My two new female rats. So cute!

Pebbles:

















Still nameless:

















Together:

















Meeting other rats:









Smudge has a name now!:









Pip is just too cute::mrgreen:


----------



## JennieLove (Jan 2, 2007)

Awww!


----------



## kancerr (Apr 7, 2007)

very pretty ;]


----------



## Sara_C (Mar 10, 2007)

You _have_ to call the other one Bam-Bam 

Gorgeous girls though, you have a lovely clan!


----------



## silverynitrate (Apr 30, 2007)

Pebbles has HUGE eyes.
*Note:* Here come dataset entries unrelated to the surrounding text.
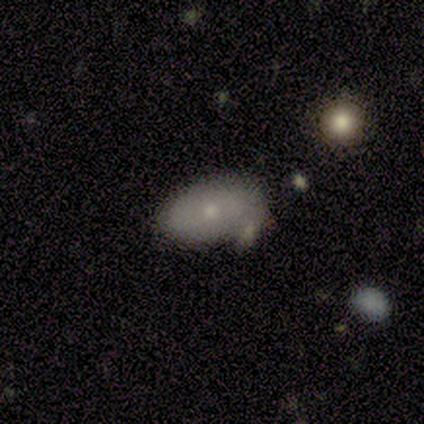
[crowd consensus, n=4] This appears to be a smooth galaxy with no disk features (50%) that is in between round and cigar-shaped (100%). Merging: minor disturbance (67%).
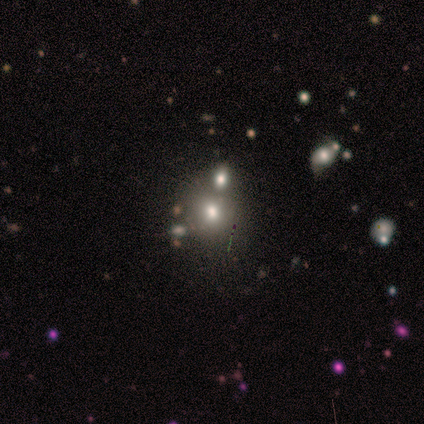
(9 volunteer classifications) Q: Smooth or featured?
A: smooth (44%); tied with: star or artifact (44%)
Q: How rounded?
A: round (100%)
Q: Merging?
A: none (80%); runner-up: merger (20%)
It's like they're going to pop out.









Rushing the camera:


----------



## bread_head (May 9, 2007)

Aww so sweet


----------



## Forensic (Apr 12, 2007)

Sara_C said:


> You _have_ to call the other one Bam-Bam


Noooo! Fruity!


----------



## Rachel-Phantom (Apr 18, 2007)

How cute. Some of my rats have huge eyes. When they click with happiness their eyes seem to look like they might pop out. One of my rats has one normal, kinda squinty eye, and a pop-looking eye. Its funny, I call her crazy eyed Nana.


----------



## OhBugger. (Apr 6, 2007)

what a beautiful group you have!


----------



## fallinstar (Nov 26, 2006)

aww so cute!


----------



## KayRatz (Apr 5, 2007)

That looks a lot like Klardae and Zinc's litter - black and beige all over! XD Love them all <3


----------